Falsches Signal für den Standort Deutschland
Zwischen 2025 und 2029 planen Hersteller und Zulieferer der deutschen Automobilindustrie weltweit rund 320 Mrd. € für Forschung & Entwicklung und zusätzlich etwa 220 Mrd. € für Sachinvestitionen – zusammen also über eine halbe Billion Euro. Erstaunlich: Der Hauptteil dieser Investitionen wird nicht in Deutschland getätigt – ein klares Warnsignal für den Industriestandort.
Die Zahlen des Verbandes der Automobilindustrie (VDA) sind beeindruckend: In den kommenden fünf Jahren sollen 320 Mrd. € in Forschung & Entwicklung (F&E) und 220 Mrd. € in Sachinvestitionen – etwa Neubauten und Umbauten von Werken – fließen.
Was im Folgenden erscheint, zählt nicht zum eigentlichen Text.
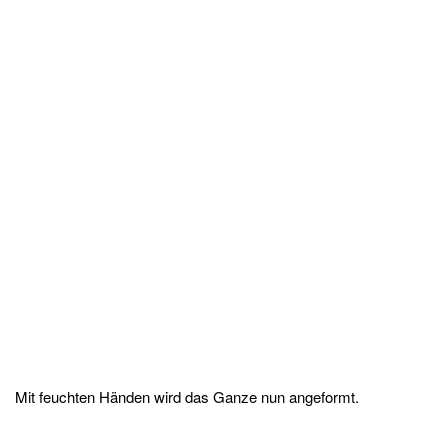
Mit feuchten Händen wird das Ganze nun angeformt.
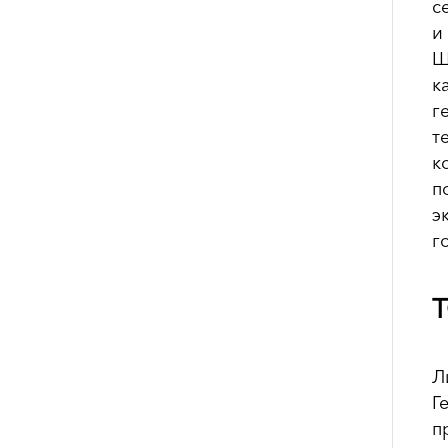
с
и
Ш
к
г
т
к
п
э
г
Т
Л
Г
п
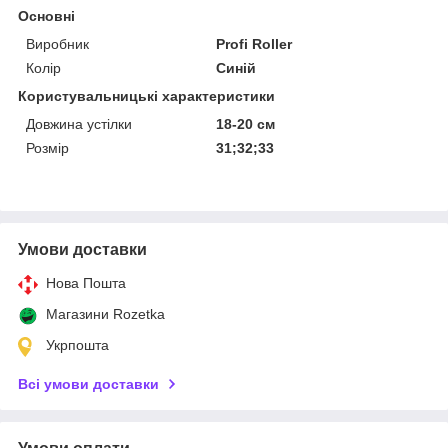
Основні
Виробник
Profi Roller
Колір
Синій
Користувальницькі характеристики
Довжина устілки
18-20 см
Розмір
31;32;33
Умови доставки
Нова Пошта
Магазини Rozetka
Укрпошта
Всі умови доставки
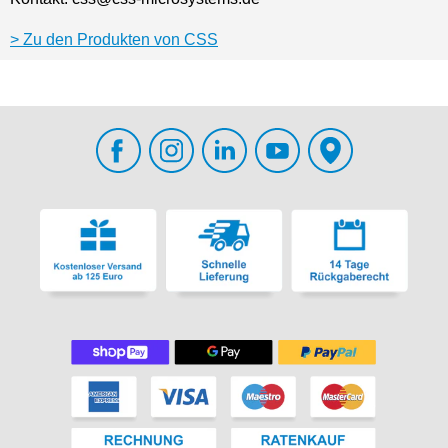
Zu den Produkten von CSS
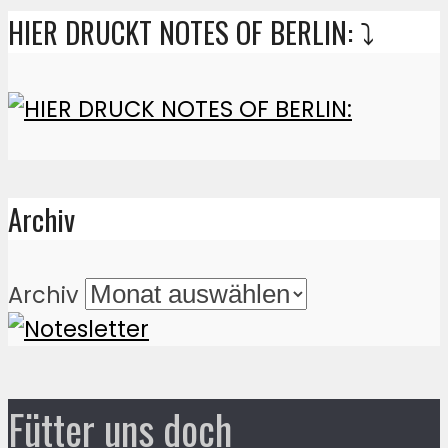
HIER DRUCKT NOTES OF BERLIN: ⤵️
Archiv
Archiv
Fütter uns doch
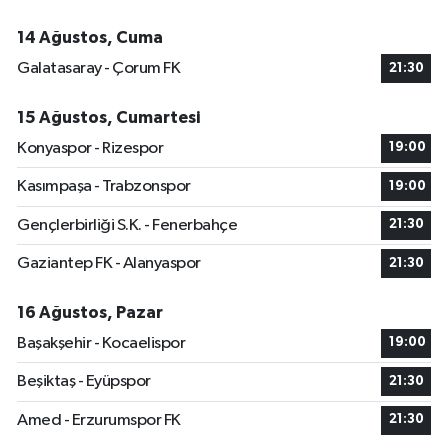
14 Ağustos, Cuma
Galatasaray - Çorum FK
21:30
15 Ağustos, Cumartesi
Konyaspor - Rizespor
19:00
Kasımpaşa - Trabzonspor
19:00
Gençlerbirliği S.K. - Fenerbahçe
21:30
Gaziantep FK - Alanyaspor
21:30
16 Ağustos, Pazar
Başakşehir - Kocaelispor
19:00
Beşiktaş - Eyüpspor
21:30
Amed - Erzurumspor FK
21:30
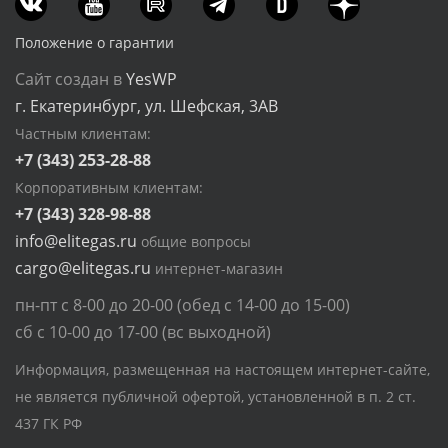
Положение о гарантии
Сайт создан в
YesWP
г. Екатеринбург, ул. Шефская, 3АВ
Частным клиентам:
+7 (343) 253-28-88
Корпоративным клиентам:
+7 (343) 328-98-88
info@elitegas.ru
общие вопросы
cargo@elitegas.ru
интернет-магазин
пн-пт с 8-00 до 20-00 (обед с 14-00 до 15-00)
сб с 10-00 до 17-00 (вс выходной)
Информация, размещенная на настоящем интернет-сайте,
не является публичной офертой, установленной в п. 2 ст.
437 ГК РФ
Doch der Teufel steckt im Detail: Mehr als die Hälfte dieser Mittel wird bereits heute oder künftig nicht in Deutschland – sondern im Ausland investiert.
Ein Blick auf die Zahlen zeigt: Im Jahr 2023 lag der Anteil der Investitionen deutscher Autohersteller an Auslandsstandorten bei etwa 62 %, während das Inland mit etwa 38 % abgespeist wurde. Für die Zulieferindustrie zeichnet sich ein ähnliches Bild: Viele verschieben Investitionsentscheidungen, stellen Standorte in Deutschland infrage und verlagern ins Ausland.
Warum ist das für Deutschland das falsche Signal?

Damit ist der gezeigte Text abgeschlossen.